### WHAT IS NEEDED
Revise the material from its first line through the line with "The Null data", putting "highest" in place of "tallest" and leaving everything else unchanged.

### PROVIDED ENTRIES

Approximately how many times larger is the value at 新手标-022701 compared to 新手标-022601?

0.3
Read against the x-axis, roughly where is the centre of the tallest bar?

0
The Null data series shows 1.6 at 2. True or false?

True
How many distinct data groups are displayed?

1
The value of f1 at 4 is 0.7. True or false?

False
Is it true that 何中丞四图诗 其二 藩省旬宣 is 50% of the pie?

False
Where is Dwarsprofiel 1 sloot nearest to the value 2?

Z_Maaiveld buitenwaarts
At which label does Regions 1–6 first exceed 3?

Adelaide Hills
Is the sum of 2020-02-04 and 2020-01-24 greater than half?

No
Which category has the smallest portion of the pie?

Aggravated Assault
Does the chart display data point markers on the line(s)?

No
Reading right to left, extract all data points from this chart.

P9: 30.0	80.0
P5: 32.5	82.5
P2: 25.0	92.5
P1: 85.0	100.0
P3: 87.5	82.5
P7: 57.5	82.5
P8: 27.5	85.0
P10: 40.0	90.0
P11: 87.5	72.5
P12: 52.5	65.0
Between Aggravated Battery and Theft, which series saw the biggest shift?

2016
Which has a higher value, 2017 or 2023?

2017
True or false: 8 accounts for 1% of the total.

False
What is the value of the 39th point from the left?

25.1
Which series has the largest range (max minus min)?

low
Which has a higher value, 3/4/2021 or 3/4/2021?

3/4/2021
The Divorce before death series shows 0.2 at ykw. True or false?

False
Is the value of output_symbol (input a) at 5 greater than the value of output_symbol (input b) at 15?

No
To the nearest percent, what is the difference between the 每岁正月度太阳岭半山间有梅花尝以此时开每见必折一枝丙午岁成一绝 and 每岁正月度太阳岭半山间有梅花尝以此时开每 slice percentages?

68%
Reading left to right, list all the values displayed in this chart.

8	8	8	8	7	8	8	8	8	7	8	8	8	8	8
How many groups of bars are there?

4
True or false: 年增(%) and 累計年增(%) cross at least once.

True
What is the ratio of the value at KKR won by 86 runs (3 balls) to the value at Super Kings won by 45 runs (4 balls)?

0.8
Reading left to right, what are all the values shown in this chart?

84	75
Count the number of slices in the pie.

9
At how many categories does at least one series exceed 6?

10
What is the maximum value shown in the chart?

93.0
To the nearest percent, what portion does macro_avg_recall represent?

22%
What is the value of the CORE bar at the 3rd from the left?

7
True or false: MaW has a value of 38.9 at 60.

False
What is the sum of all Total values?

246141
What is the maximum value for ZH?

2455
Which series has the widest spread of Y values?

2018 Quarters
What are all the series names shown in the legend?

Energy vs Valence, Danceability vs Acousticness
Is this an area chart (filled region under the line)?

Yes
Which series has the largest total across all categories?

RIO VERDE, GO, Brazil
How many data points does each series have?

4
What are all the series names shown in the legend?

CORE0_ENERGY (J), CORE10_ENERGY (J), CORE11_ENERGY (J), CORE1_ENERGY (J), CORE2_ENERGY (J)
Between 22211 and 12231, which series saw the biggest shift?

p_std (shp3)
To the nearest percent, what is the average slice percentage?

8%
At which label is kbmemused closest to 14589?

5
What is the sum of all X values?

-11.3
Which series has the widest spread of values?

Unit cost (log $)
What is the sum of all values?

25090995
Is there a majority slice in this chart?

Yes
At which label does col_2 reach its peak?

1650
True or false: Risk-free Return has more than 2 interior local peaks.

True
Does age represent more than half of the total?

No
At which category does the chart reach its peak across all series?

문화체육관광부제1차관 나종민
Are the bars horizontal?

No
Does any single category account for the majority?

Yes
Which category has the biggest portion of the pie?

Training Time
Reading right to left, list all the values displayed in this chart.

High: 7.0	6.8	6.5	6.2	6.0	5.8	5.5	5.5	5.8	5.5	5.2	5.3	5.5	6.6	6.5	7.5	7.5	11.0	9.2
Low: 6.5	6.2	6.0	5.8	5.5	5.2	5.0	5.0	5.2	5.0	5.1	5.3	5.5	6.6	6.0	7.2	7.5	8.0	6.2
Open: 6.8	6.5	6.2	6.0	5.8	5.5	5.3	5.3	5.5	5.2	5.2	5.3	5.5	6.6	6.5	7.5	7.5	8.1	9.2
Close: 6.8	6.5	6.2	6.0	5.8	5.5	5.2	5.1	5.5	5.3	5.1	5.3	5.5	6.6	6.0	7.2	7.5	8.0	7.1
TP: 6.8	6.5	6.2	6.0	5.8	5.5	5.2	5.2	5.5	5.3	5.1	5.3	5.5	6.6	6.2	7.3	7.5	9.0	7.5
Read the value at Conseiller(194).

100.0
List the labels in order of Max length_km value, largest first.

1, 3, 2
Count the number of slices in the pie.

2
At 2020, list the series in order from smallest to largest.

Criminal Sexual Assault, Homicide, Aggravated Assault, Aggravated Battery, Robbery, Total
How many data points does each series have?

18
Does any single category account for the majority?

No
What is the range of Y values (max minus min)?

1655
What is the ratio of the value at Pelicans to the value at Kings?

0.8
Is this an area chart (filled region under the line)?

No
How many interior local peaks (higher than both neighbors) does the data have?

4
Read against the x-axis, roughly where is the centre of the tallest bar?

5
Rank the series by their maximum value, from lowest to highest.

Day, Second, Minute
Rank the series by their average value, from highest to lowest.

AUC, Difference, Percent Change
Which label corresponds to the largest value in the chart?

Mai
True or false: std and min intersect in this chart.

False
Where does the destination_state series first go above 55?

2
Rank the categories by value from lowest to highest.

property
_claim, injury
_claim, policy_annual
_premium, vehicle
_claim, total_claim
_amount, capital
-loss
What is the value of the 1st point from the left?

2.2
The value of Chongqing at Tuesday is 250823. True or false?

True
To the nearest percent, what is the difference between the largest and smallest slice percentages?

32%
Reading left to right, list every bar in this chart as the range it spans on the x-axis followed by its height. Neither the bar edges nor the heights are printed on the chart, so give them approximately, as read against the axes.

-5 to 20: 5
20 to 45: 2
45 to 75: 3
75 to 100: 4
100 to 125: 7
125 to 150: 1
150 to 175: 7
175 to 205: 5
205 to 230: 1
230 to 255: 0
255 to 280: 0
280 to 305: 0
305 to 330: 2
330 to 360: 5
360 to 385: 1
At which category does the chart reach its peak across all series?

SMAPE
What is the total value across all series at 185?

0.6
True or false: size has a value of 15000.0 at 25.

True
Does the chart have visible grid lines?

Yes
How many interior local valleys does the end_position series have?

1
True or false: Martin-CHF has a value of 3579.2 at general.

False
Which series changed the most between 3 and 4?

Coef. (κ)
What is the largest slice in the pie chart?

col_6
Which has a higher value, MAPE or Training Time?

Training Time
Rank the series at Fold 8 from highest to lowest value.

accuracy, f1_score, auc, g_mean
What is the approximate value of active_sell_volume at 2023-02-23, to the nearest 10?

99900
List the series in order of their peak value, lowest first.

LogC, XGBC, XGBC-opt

### ANSWER
Approximately how many times larger is the value at 新手标-022701 compared to 新手标-022601?

0.3
Read against the x-axis, roughly where is the centre of the highest bar?

0
The Null data series shows 1.6 at 2. True or false?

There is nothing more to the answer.